• **Your objective**
Each line in the entries below that holds the string "startOffset" must be copied.

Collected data
====

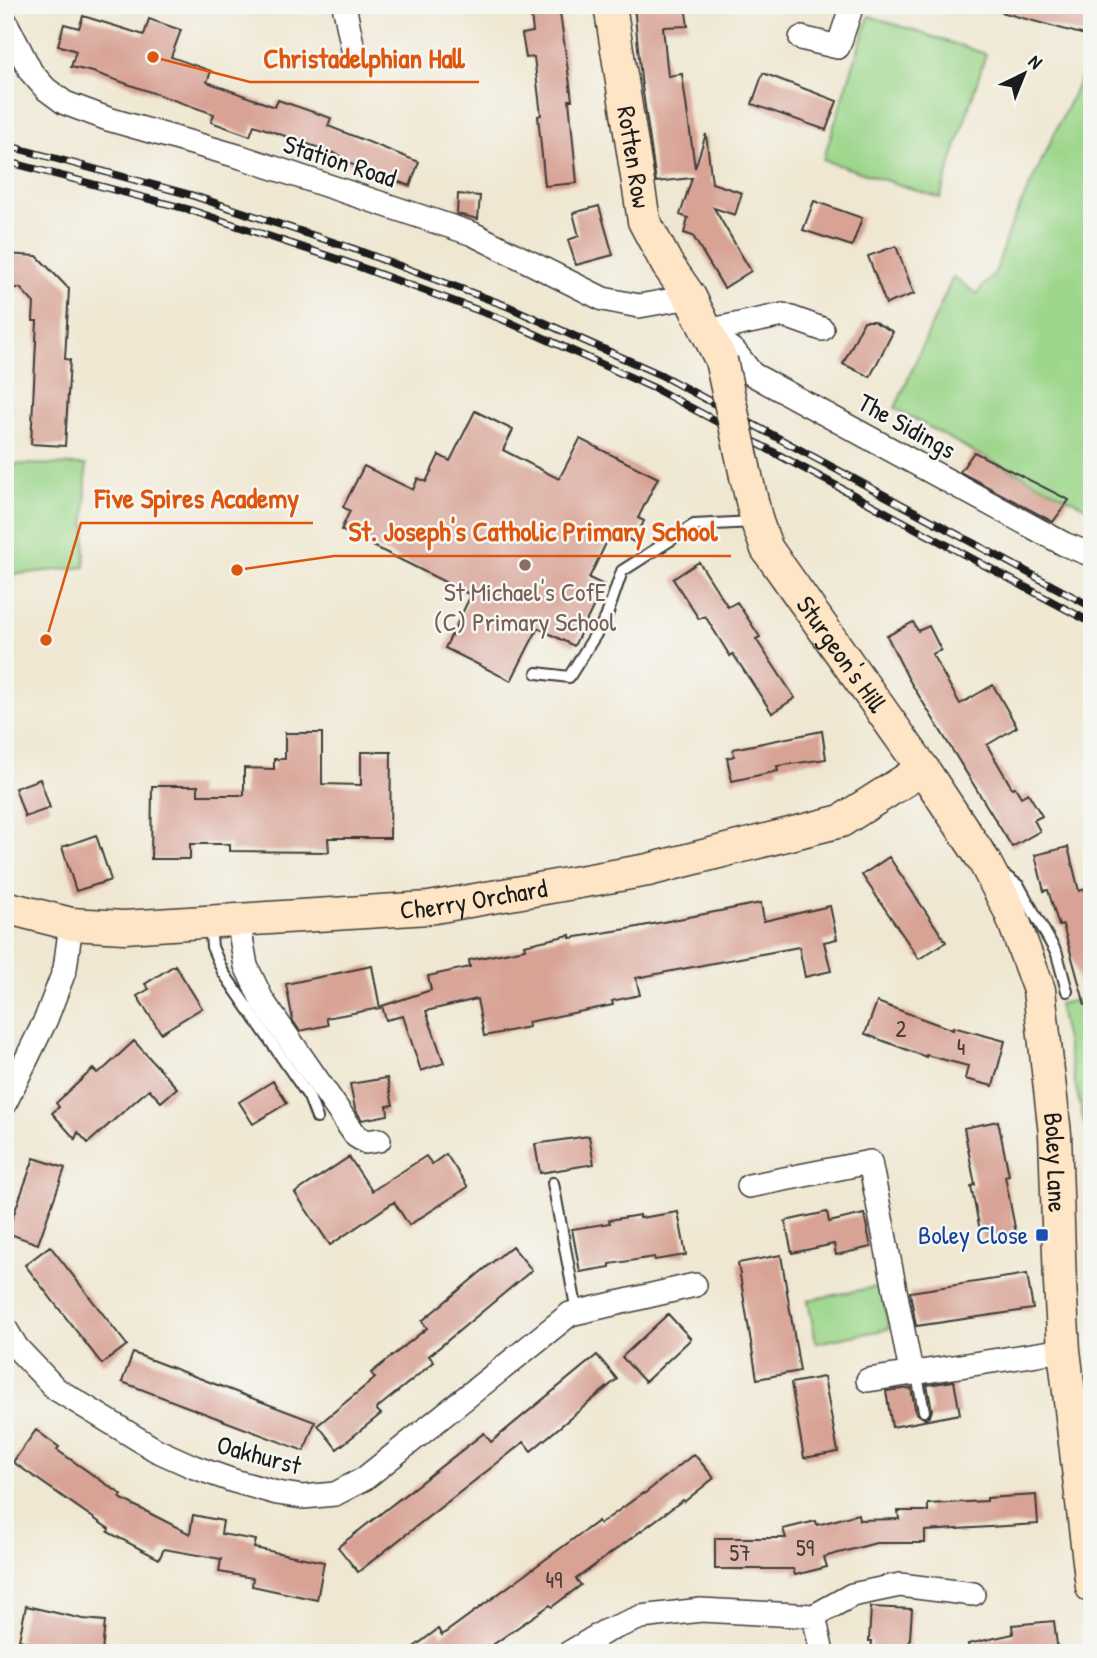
<svg xmlns="http://www.w3.org/2000/svg" width="1097" height="1658" font-family="'Patrick Hand',sans-serif">
  <style>
    .green { fill: #9bd68a; stroke: #5c7953; stroke-width: 2 }
    .building { fill: #d8a395 }
    .lines { fill: none; stroke-linecap: round; stroke-linejoin: round }
    .lane-casing { stroke: #3c3a37; stroke-width: 14 }
    .street-casing { stroke: #3c3a37; stroke-width: 26 }
    .secondary-casing { stroke: #3c3a37; stroke-width: 35 }
    .lane { stroke: #fff; stroke-width: 10 }
    .street { stroke: #fff; stroke-width: 23 }
    .secondary { stroke: #fde5c5; stroke-width: 32 }
    .rail-casing { stroke: #1c1c1c; stroke-width: 8 }
    .rail { stroke: #f6f6f2; stroke-width: 5; stroke-dasharray: 16; stroke-linecap: butt }
    .secondary-bridge-casing { stroke: #3c3a37; stroke-width: 35; stroke-linecap: butt }
    .secondary-bridge { stroke: #fde5c5; stroke-width: 32 }
    .education-dot { fill: #8d6e63; stroke: #f6f6f2; stroke-width: 2.5 }
    .transit-dot { fill: #1a4fb4; stroke: #f6f6f2; stroke-width: 2.5 }
    .labels { text-anchor: middle; stroke-width: 5; stroke-linejoin: round; paint-order: stroke }
    .number-label { font-size: 23px; fill: #4b3e3a }
    .street-label { font-size: 26px; fill: #1c1c1c; stroke: #f6f6f2 }
    .education-label { font-size: 26px; fill: #785e54; stroke: #f6f6f2 }
    .transit-label { font-size: 26px; fill: #164399; stroke: #f6f6f2; text-anchor: end }
    .leader { fill: none; stroke: #de560d; stroke-width: 2.5 }
    .callout-dot { fill: #de560d; stroke: #f6f6f2; stroke-width: 2.5 }
    .callout-label { font-size: 28px; text-anchor: middle; font-weight: bold; fill: #de560d; stroke: #f6f6f2; stroke-width: 5; stroke-linejoin: round; paint-order: stroke }
  </style>
  <rect width="100%" height="100%" fill="#f6f6f2"/>
  <filter id="ink" filterUnits="userSpaceOnUse"><feTurbulence type="fractalNoise" baseFrequency=".0143" numOctaves="2"/><feDisplacementMap in="SourceGraphic" scale="14" xChannelSelector="R" yChannelSelector="G"/><feConvolveMatrix kernelMatrix="1 2 1 2 8 2 1 2 1" color-interpolation-filters="sRGB"/></filter>
  <filter id="wash" filterUnits="userSpaceOnUse"><feTurbulence type="fractalNoise" baseFrequency=".00686" numOctaves="4" result="noise"/><feDisplacementMap in="SourceGraphic" scale="28" xChannelSelector="R" yChannelSelector="G"/><feGaussianBlur stdDeviation="1.57" result="paint"/><feColorMatrix in="noise" values="0 0 0 0 0 0 0 0 0 0 0 0 0 0 0 0 0 1.4 0 .05"/><feComposite in="paint" operator="in"/></filter>
  <g filter="url(#wash)">
    <rect width="100%" height="100%" fill="#efe7d1"/>
    <path class="green" d="M869 16 986 54 940 198 823 160Z
      M1092 54V510L974 452 895 408 953 277 977 294 996 271 1007 234Z
      M5 404H10L6 464 86 465 85 567 8 575 5 534Z
      M1092 997V1124H1084L1058 1004Z
      M881 1286 889 1329 816 1343 808 1300Z"/>
    <g id="blocks">
      <path class="building" d="M530 5H559L572 100H569L577 183 545 186 538 116 541 115 534 57 526 58 522 34 533 32Z
        M634 5H685L688 26 663 27 668 76 682 74 695 168 706 134 712 183 742 193 735 215 714 208 751 271 724 288 693 236 684 233 688 218 680 215 692 178 656 182 641 79Z
        M1002 5H1092V37L1001 12Z
        M83 16 144 35 149 19 181 30 171 57 211 71 207 82 275 107 278 100 331 118 328 126 419 162 410 186 337 159 339 155 254 125 250 136 211 122 214 114 93 72 71 67 76 51 58 45 64 24 79 28Z
        M763 73 837 101 826 130 752 104Z
        M458 194 480 196 478 219 457 214Z
        M814 201 862 218 852 246 803 230Z
        M599 206 613 255 576 265 568 240 579 236 573 213Z
        M896 246 914 294 886 304 868 256Z
        M5 254 37 256 69 289 65 359 70 360 65 446 31 444 37 321H33L34 303 20 288H5Z
        M864 321H873L893 332 870 377 843 364Z
        M475 411 513 430 503 450 559 479 580 439 658 478 638 518 644 521 634 542 612 531 589 578 604 585 574 646 538 628 511 681 445 648 471 595 341 530 350 511 343 507 364 466 413 490 418 478 426 482 439 455 450 461Z
        M974 452 1069 500 1053 522 960 472Z
        M699 562 728 607 737 602 760 637 756 639 795 698 772 713 733 654 730 656 705 616 699 619 673 579Z
        M913 622 918 631 929 626 941 650 932 654 960 704 993 685 1017 727 987 745 1012 788 1015 787 1021 797 1028 793 1042 816 1034 820 1040 831 1012 847 908 678 887 636Z
        M822 731 826 759 777 766 778 771 732 781 727 758 734 756 733 749Z
        M285 733H322V784L361 785V752H391L390 838H328L329 852 230 851V844H190V859H151L152 786H198V795H244V768L274 769V759H285Z
        M40 779 50 808 25 817 15 788Z
        M96 835 111 880 76 891 62 847Z
        M1068 847 1079 891 1092 887V1004L1085 1005 1063 925 1059 926 1048 890 1044 891 1035 855Z
        M889 857 946 942 919 959 862 875Z
        M761 903 764 921 830 906 837 939 824 942 831 971 805 977 799 947 708 964 636 978 640 995 612 1001 613 1005 528 1022 529 1027 484 1036 477 999 426 1011 444 1063 421 1071 403 1016 386 1020 382 1006 431 990 428 976 470 967 469 960 525 949 524 945 570 935V938L627 929Z
        M175 965 202 1008 161 1033 137 996 149 989 145 984Z
        M372 966 380 1008 326 1018 328 1025 300 1031 293 1021 286 984Z
        M877 1002 953 1030V1027L1005 1041 993 1086 965 1079 968 1066 926 1055V1057L865 1034Z
        M134 1041 177 1088 161 1102 149 1089 88 1143 78 1132 75 1139 52 1113 59 1107 56 1103 93 1069 97 1073 105 1068Z
        M387 1078 393 1105 387 1106 388 1115 362 1120 355 1109 350 1084Z
        M273 1081 287 1103 253 1124 239 1102Z
        M998 1121 1009 1175 1005 1176 1016 1233 982 1240 971 1186 975 1185 964 1128Z
        M589 1136 594 1164 540 1173 535 1144Z
        M446 1154 468 1187 409 1225 394 1202 330 1245 295 1193 349 1157 372 1191 426 1156 432 1164Z
        M34 1158 65 1168 38 1244 7 1233Z
        M678 1212 686 1255 655 1260 654 1257 610 1264V1267L580 1272 572 1229 610 1223 609 1220 640 1215V1218Z
        M827 1212 829 1222 864 1214 871 1247 836 1255 834 1244 792 1253 785 1221Z
        M50 1246 127 1345 102 1364 25 1265Z
        M512 1246 532 1270 429 1356 434 1362 376 1409 381 1414 337 1449 318 1425 375 1378 371 1373 427 1328 422 1321Z
        M781 1255 800 1371 757 1379 738 1263Z
        M1027 1274 1033 1309 916 1326 910 1292Z
        M668 1314 691 1339 645 1382 622 1357Z
        M133 1353 315 1422 304 1451 122 1382Z
        M597 1355 617 1379 531 1451 524 1442 358 1572 338 1547 484 1433 491 1442Z
        M824 1377 838 1452 804 1458 791 1383Z
        M954 1381 960 1414 892 1427 886 1391 911 1388 916 1413 925 1419 930 1416 932 1410 927 1385Z
        M36 1430 59 1447 57 1450 122 1495 120 1498 190 1534 193 1515 223 1521 221 1534 256 1540 254 1548 324 1562 317 1600 252 1586 253 1578 219 1572 221 1559 164 1549 159 1559 108 1532 109 1529 13 1462Z
        M694 1454 714 1478 684 1502 683 1500 576 1579 581 1585 552 1607 550 1605 481 1653H406L438 1629 442 1635 598 1521 600 1524 643 1493 644 1494Z
        M1036 1495 1038 1524 925 1531V1543H876L824 1557 827 1567 795 1575 793 1569H715V1538H786L783 1529 816 1521 817 1525 858 1514 859 1520 899 1519 898 1511H928V1504L987 1501V1498Z
        M26 1606 83 1619 105 1621 102 1653H74L19 1640Z
        M871 1607 912 1609 909 1653H871L872 1641H869Z
        M1054 1621 1058 1653H969L968 1644 1013 1634 1012 1625Z"/>
    </g>
  </g>
  <g filter="url(#ink)">
    <use href="#blocks" fill-opacity="0" stroke="#3c3a37" stroke-width="2"/>
    <g class="lines">
      <g class="lane-casing">
        <path id="lane" d="M537 673 569 677 606 618 622 571 694 525 754 522
          M1000 872 1019 886 1057 954 1067 991
          M210 924 212 947 223 972 309 1097 317 1118
          M553 1183 577 1312
          M916 1371 924 1411"/>
      </g>
      <g class="street-casing">
        <path id="street" d="M344 5 353 49
          M5 21 31 72 46 89 65 103 108 119 241 157 473 234 603 299 639 306 690 297
          M801 38 838 47 852 5
          M707 331 783 315 822 329
          M709 333 735 352 752 374 1064 544 1092 555
          M238 920 246 966 262 1000 356 1136 366 1142 379 1140
          M5 1103 46 1019 65 969 71 924
          M749 1186 870 1162 911 1372
          M5 1328 17 1348 56 1389 156 1450 194 1467 234 1481 277 1493 303 1497 335 1494 364 1479 570 1314 695 1285
          M868 1380 1064 1350
          M814 1616 822 1653
          M569 1653 606 1631 641 1617 701 1610 814 1616 852 1595 900 1585 973 1594"/>
      </g>
      <g class="secondary-casing">
        <g id="secondary">
          <path id="s1" d="M610 5 644 221 667 264 690 297 721 360"/>
          <path id="s2" d="M746 476 757 522 767 549 923 769 984 861 1010 911 1039 990 1055 1134 1060 1284 1064 1350 1092 1587"/>
          <path id="s3" d="M5 907 71 924 124 927 429 908 648 870 841 821 923 769"/>
        </g>
      </g>
      <use href="#lane" class="lane"/>
      <use href="#street" class="street"/>
      <use href="#secondary" class="secondary"/>
      <g class="rail-casing">
        <path id="rail" d="M5 145 191 195 354 249 507 306 661 375 1092 607
          M5 161 187 209 349 263 502 319 656 389 1092 623"/>
      </g>
      <use href="#rail" class="rail"/>
      <g class="secondary-bridge-casing">
        <path id="secondary-bridge" d="M721 360 746 476"/>
      </g>
      <use href="#secondary-bridge" class="secondary-bridge"/>
    </g>
  </g>
  <circle class="education-dot" cx="525" cy="565" r="7"/>
  <rect class="transit-dot" x="1035" y="1228" width="14" height="14" rx="3.5"/>
  <g class="labels">
    <g class="number-label">
      <text x="901" y="1037">2</text>
      <text x="961" y="1055">4</text>
      <text x="805" y="1556">59</text>
      <text x="740" y="1561">57</text>
      <text x="554" y="1588">49</text>
    </g>
    <g class="street-label">
      <text dy="9" stroke="none"><textPath href="#s1" startOffset="154">Rotten Row</textPath></text>
      <text transform="translate(340 161) rotate(18)" y="9">Station Road</text>
      <text transform="translate(907 426) rotate(29)" y="9">The Sidings</text>
      <text dy="9" stroke="none"><textPath href="#s2" startOffset="205">Sturgeon's Hill</textPath></text>
      <text dy="9" stroke="none"><textPath href="#s3" startOffset="472">Cherry Orchard</textPath></text>
      <text dy="9" stroke="none"><textPath href="#s2" startOffset="770">Boley Lane</textPath></text>
      <text transform="translate(259 1455) rotate(15)" y="9">Oakhurst</text>
    </g>
    <g class="education-label">
      <text x="525" y="601">St Michael's CofE<tspan x="525" dy="30">(C) Primary School</tspan></text>
    </g>
    <g class="transit-label">
      <text x="1028" y="1244">Boley Close</text>
    </g>
  </g>
  <path class="leader" d="M153 57L250 82H479M46 640L81 523H313M237 570L334 556H731"/>
  <g class="callout-dot">
    <circle cx="153" cy="57" r="7"/>
    <circle cx="46" cy="640" r="7"/>
    <circle cx="237" cy="570" r="7"/>
  </g>
  <g class="callout-label">
    <text x="364" y="68">Christadelphian Hall</text>
    <text x="197" y="508">Five Spires Academy</text>
    <text x="533" y="541">St. Joseph's Catholic Primary School</text>
  </g>
  <rect width="1097" height="1658" fill="none" stroke="#f6f6f2" stroke-width="28"/>
  <g transform="translate(1024 74) rotate(43)" stroke="#f6f6f2" stroke-width="5" paint-order="stroke">
  <path d="M0-5L12 26L0 18L-12 26Z" fill="#1c1c1c"/>
  <text y="-10" font-size="19" font-weight="bold" text-anchor="middle" fill="#1c1c1c">N</text>
  </g>
</svg>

====

• **Task answer**
      <text dy="9" stroke="none"><textPath href="#s1" startOffset="154">Rotten Row</textPath></text>
      <text dy="9" stroke="none"><textPath href="#s2" startOffset="205">Sturgeon's Hill</textPath></text>
      <text dy="9" stroke="none"><textPath href="#s3" startOffset="472">Cherry Orchard</textPath></text>
      <text dy="9" stroke="none"><textPath href="#s2" startOffset="770">Boley Lane</textPath></text>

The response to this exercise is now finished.